Type mismatch: cannot convert MyClass<E> to MyClass<E>

Question

There is something I am missing about generics and/or inner classes. I want to write a specialized tree class, with a specialized iterator. How can class FooTree have an iterator that returns successive nodes of type FooTree rather than node values of type V? The class starts:

public class FooTree<V>
   private final V value;
   private FooTree<V> left;
   private FooTree<V> right;

I made the Iterator class an inner class since nobody else will care about it.
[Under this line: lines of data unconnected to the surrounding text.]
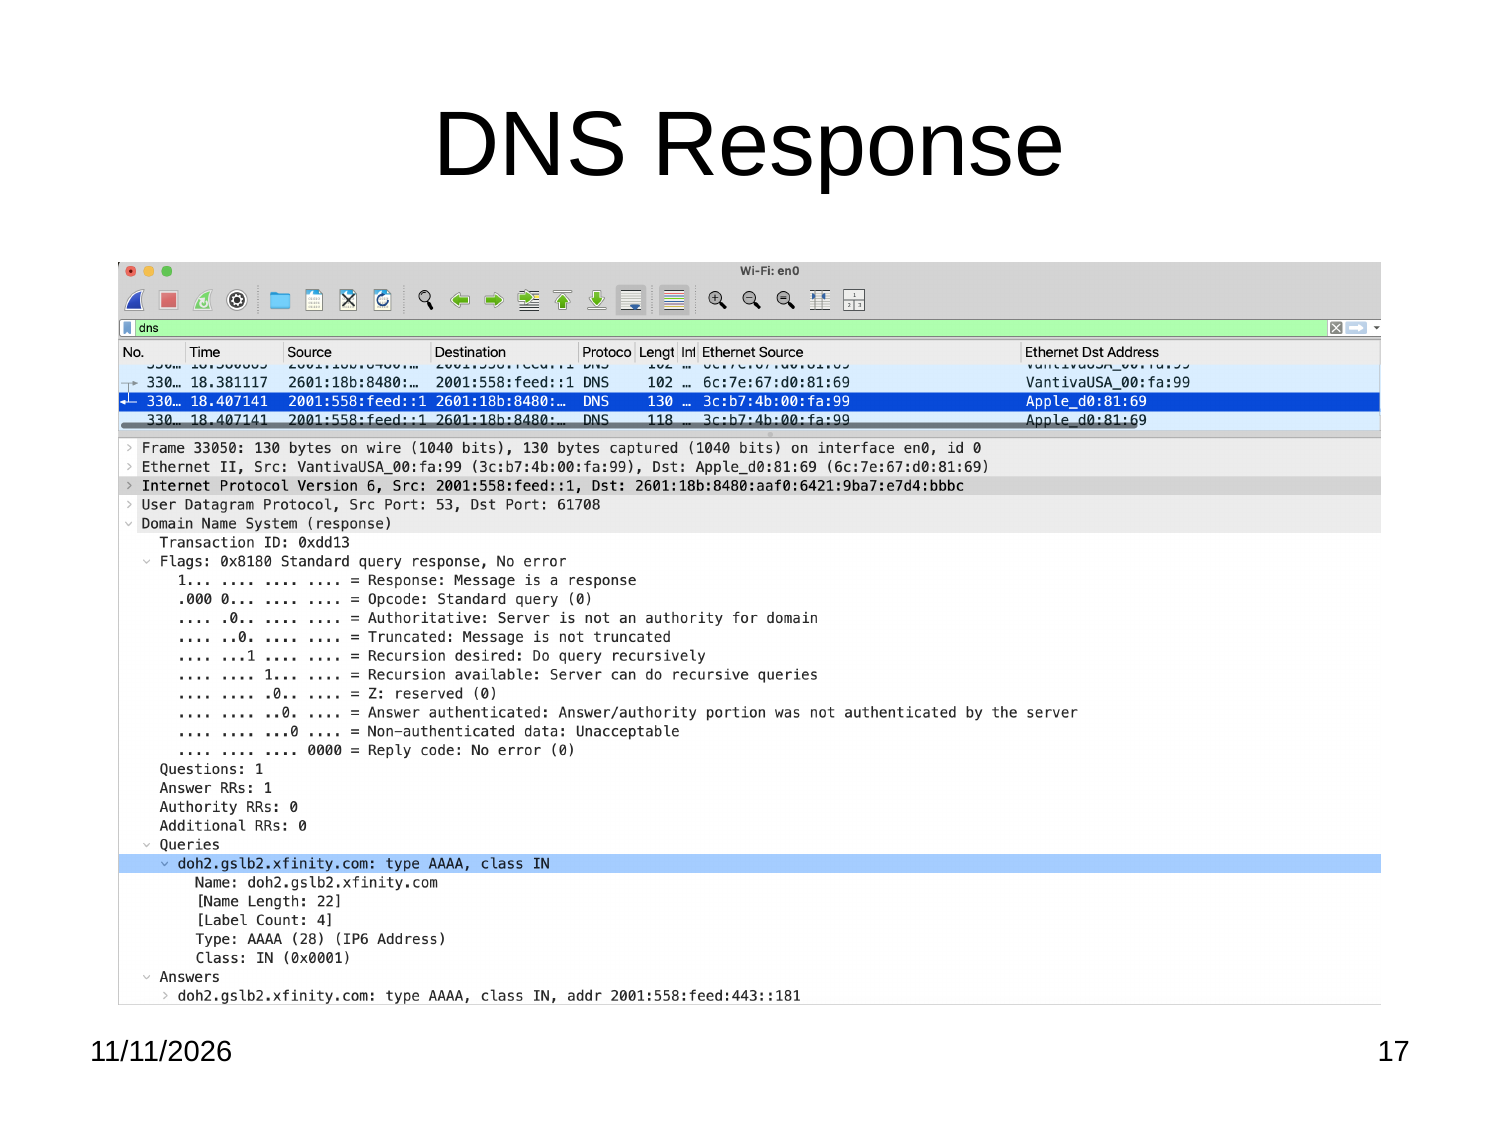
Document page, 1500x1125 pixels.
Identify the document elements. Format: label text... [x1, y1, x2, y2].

slide_number 17 [1074, 1024, 1426, 1103]
title DNS Response [75, 45, 1425, 233]
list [118, 262, 1382, 1006]
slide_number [74, 1024, 426, 1103]
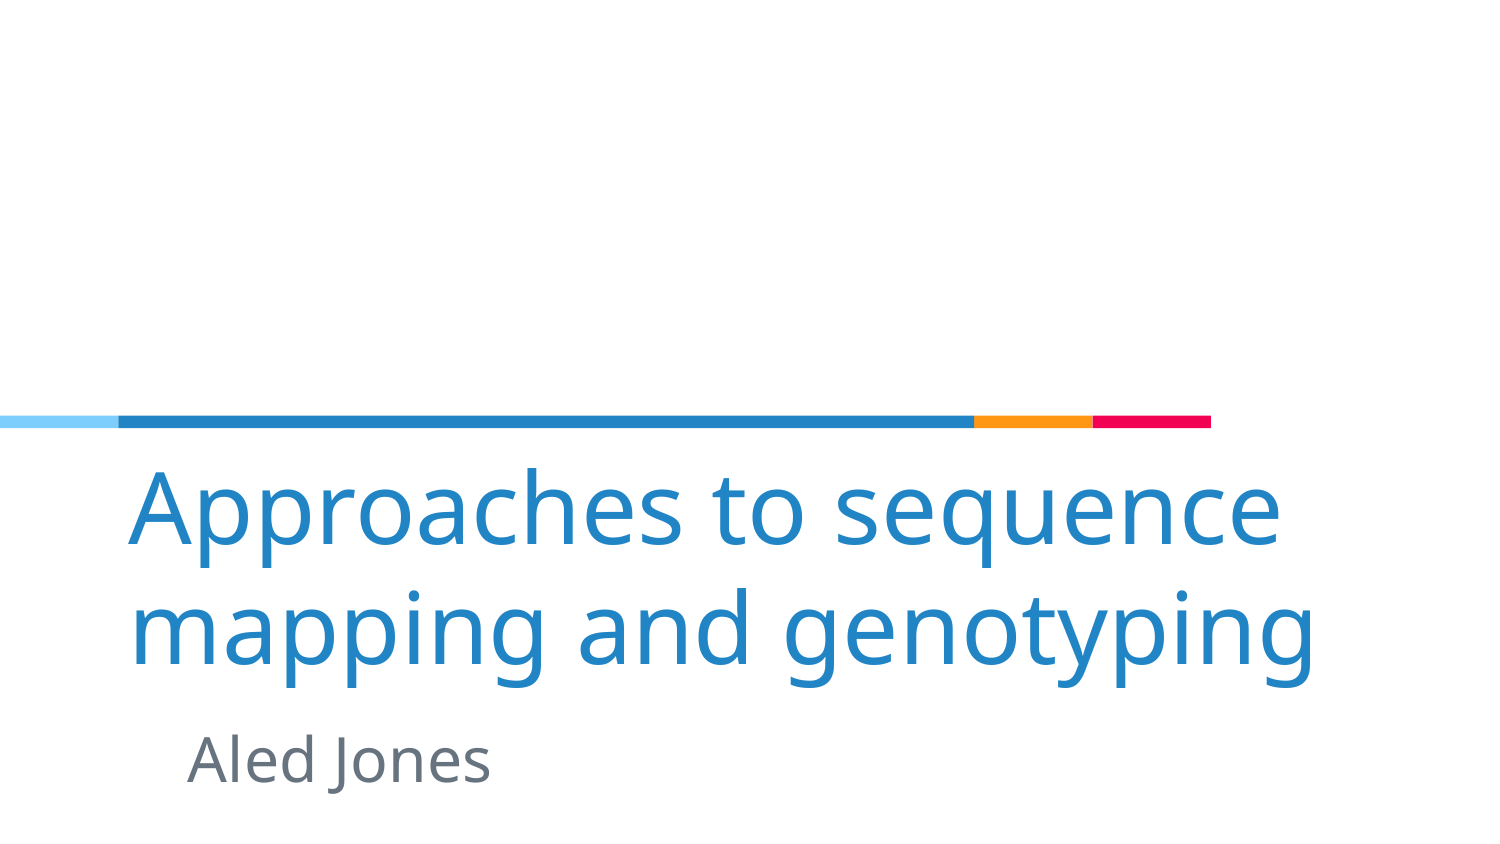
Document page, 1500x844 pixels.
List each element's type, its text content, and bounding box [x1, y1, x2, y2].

title Approaches to sequence mapping and genotyping [113, 429, 1420, 620]
subtitle Aled Jones [172, 704, 1328, 819]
The factory method defined in FooTree to get an iterator is:

public Iterator<FooTree<V>> preorderIterator() {
    return this.new PreorderIterator<FooTree<V>>;
}

Since next() must return a V, as declared in the interface, I added nextNode() to get around the return type. The inner class starts:

private class PreorderIterator<V> implements Iterator<V> {
   private FooTree<V> current;  
   . . .
   public FooTree<V> nextNode() {
      current = FooTree.this;                        **

I get this wonderful compiler error:
Type mismatch: cannot convert from ...FooTree<V> to ...FooTree<V> (both are the same package)
Eh wot!?
I can make it compile by adding a cast: current = (FooTree)FooTree.this; But why should I have to in the first place? Is it trying to be "smart" and figuring the first V might be different from the second V?

What is the right way to do this?

Answer 1

Try making your declaration:

private class PreorderIterator implements Iterator<V>

The <V> in your inner class is unnecessary, and in this case, unhelpful.

What's actually happening is that the <V> in PreorderIterator<V> is "shadowing" the <V> from your outer class, so that although they look like they're the same type parameter, they're actually different parameters that happen to have the same name.